Dylan came back with scotch, glasses, and a flat box. "For your youngest, with the ridiculous name."
He opened the box, while Dylan poured. It was one of his uncle's books, in an edition he'd never seen. It was printed on paper, sewn, and bound in leather; from Tarn Vedra, no doubt, where ancient crafts were treasured. The text was bilingual. "My father found a copy for me. I remembered him reading it when I was a boy. He said it was full of good ideas."
"The Progenitor's Thumbs." The title still made him laugh. "Essays and Aphorisms. It's been out of circulation for years; I'm amazed you found it." It would not be issued again. His uncle's philosophy was dangerously obsolete. He turned over a few pages, Dylan reading over his shoulder.
The section headings were classics: The Bottomless Pitcher. Thorns and Claws. The Triumph of the Dark Twin.
"'The Dark Twin will overcome.' Sounds like a fortune."
"Not for me it isn't," he shrugged. "I'm an only child." It is for me, he thought. My black will take your white, my dark your light. He clapped the book shut. "It's a gracious gift. My son will treasure it."
"Dark twin." The phrase had taken Dylan's fancy, and he took the book from Rhade's hand. "Like twin stars. Hero Twins. Hun and Vucub, Redwin and G'har. Or Cain and Abel. You know, my father always disliked that story."

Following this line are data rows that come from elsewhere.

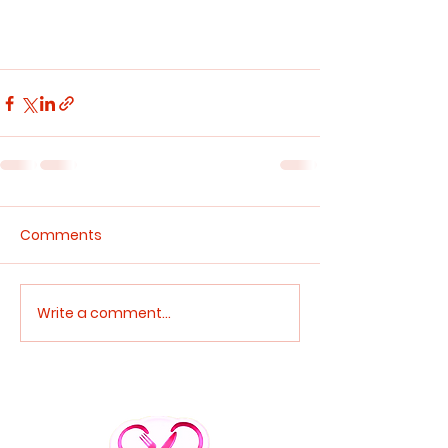
Comments
Write a comment...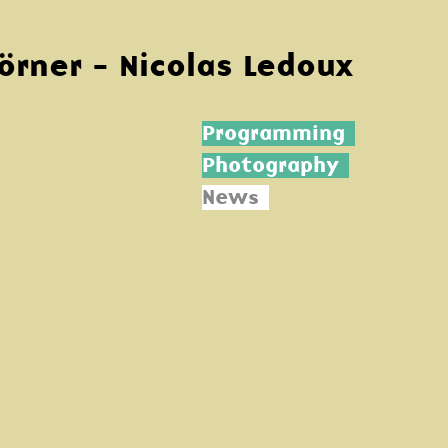
Körner - Nicolas Ledoux
Programming
Photography
News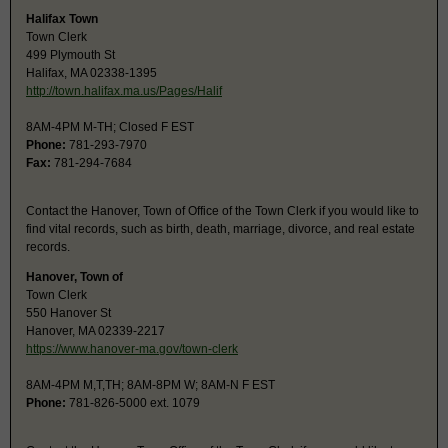
Halifax Town
Town Clerk
499 Plymouth St
Halifax, MA 02338-1395
http://town.halifax.ma.us/Pages/Halif
8AM-4PM M-TH; Closed F EST
Phone:
781-293-7970
Fax:
781-294-7684
Contact the Hanover, Town of Office of the Town Clerk if you would like to
find vital records, such as birth, death, marriage, divorce, and real estate
records.
Hanover, Town of
Town Clerk
550 Hanover St
Hanover, MA 02339-2217
https://www.hanover-ma.gov/town-clerk
8AM-4PM M,T,TH; 8AM-8PM W; 8AM-N F EST
Phone:
781-826-5000 ext. 1079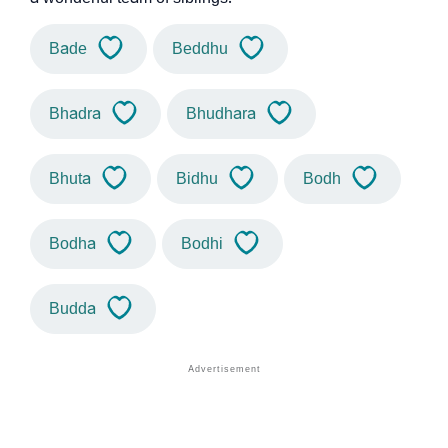
Bade
Beddhu
Bhadra
Bhudhara
Bhuta
Bidhu
Bodh
Bodha
Bodhi
Budda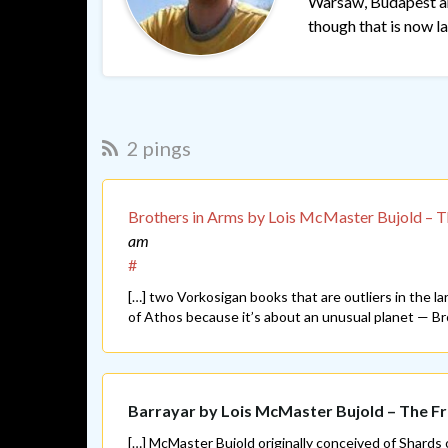
Warsaw, Budapest and
though that is now lar
2 pings
Brothers in Arms by Lois McMaster Bujold – 
am
#
[…] two Vorkosigan books that are outliers in the l
of Athos because it’s about an unusual planet — Bro
Barrayar by Lois McMaster Bujold – The 
[…] McMaster Bujold originally conceived of Shards 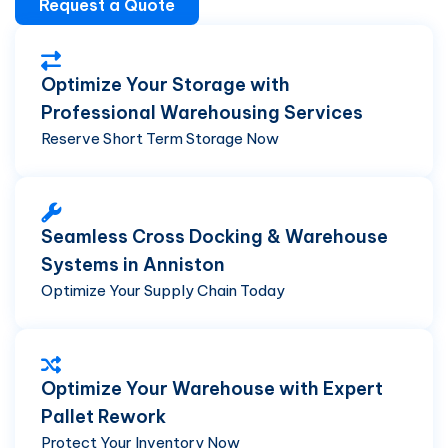
Request a Quote
Optimize Your Storage with
Professional Warehousing Services
Reserve Short Term Storage Now
Seamless Cross Docking & Warehouse
Systems in Anniston
Optimize Your Supply Chain Today
Optimize Your Warehouse with Expert
Pallet Rework
Protect Your Inventory Now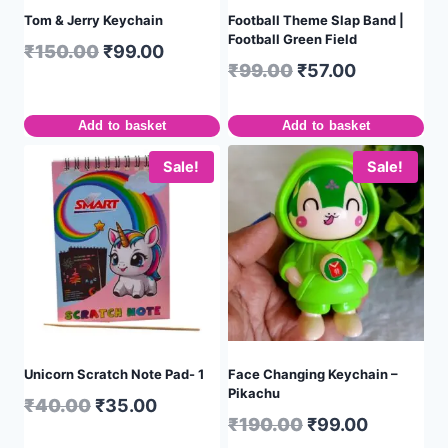
Tom & Jerry Keychain
Football Theme Slap Band |
Football Green Field
₹
150.00
₹
99.00
₹
99.00
₹
57.00
Add to basket
Add to basket
Sale!
Sale!
Unicorn Scratch Note Pad- 1
Face Changing Keychain –
Pikachu
₹
40.00
₹
35.00
₹
190.00
₹
99.00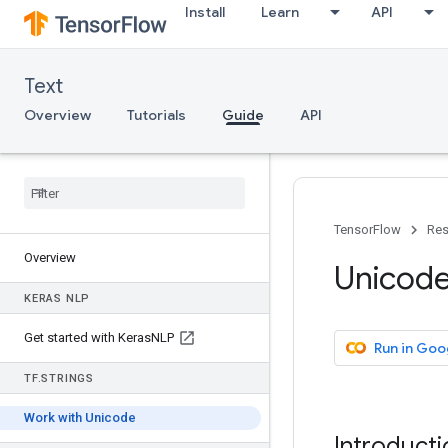
Install
Learn
API
Text
Overview
Tutorials
Guide
API
TensorFlow
Res
Overview
Unicode
KERAS NLP
Get started with Keras
NLP
Run in Goo
TF
.
STRINGS
Work with Unicode
Introducti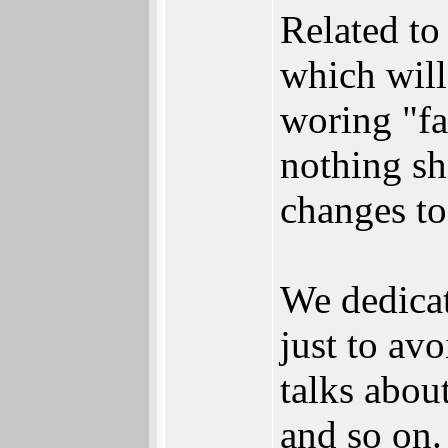
Related to 
which will
woring "fas
nothing sh
changes to
We dedicat
just to av
talks abou
and so on.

"Come back to the game. It's your move."
"He was a gardener. He thought God was wrong." Dylan looked from the book to the board, absently. "Let it go, tonight. I'd rather talk."
Black had only half surrounded white; the game was still a draw. "Later," Rhade agreed.
In a few quiet meetings with key people, Rhade had offered a plan: spring the trap while Dylan was on his wedding leave and the Adromeda was, for a week, under his command. Easier to deliver the starship whole. A good idea, if Gavin gave his assent.
The ambush was early, instead. He gave Dylan fair warning. He gave hard advice. When it wasn't accepted, he did what he had to do.
Rhade's spurs were bloody and adrenaline pumped through his veins. He rounded the corridor leading to Command. At the other end, a man stepped from the shadows, forcelance leveled, and shot him in the chest. A second, before he dropped. A second to see clearly, in the middle of darkening sight, his own face and likeness attacking him.
"You're not real. You died," he choked.
"Not yet," he heard his voice say. A hand touched his cheek. "Trust me, this is right."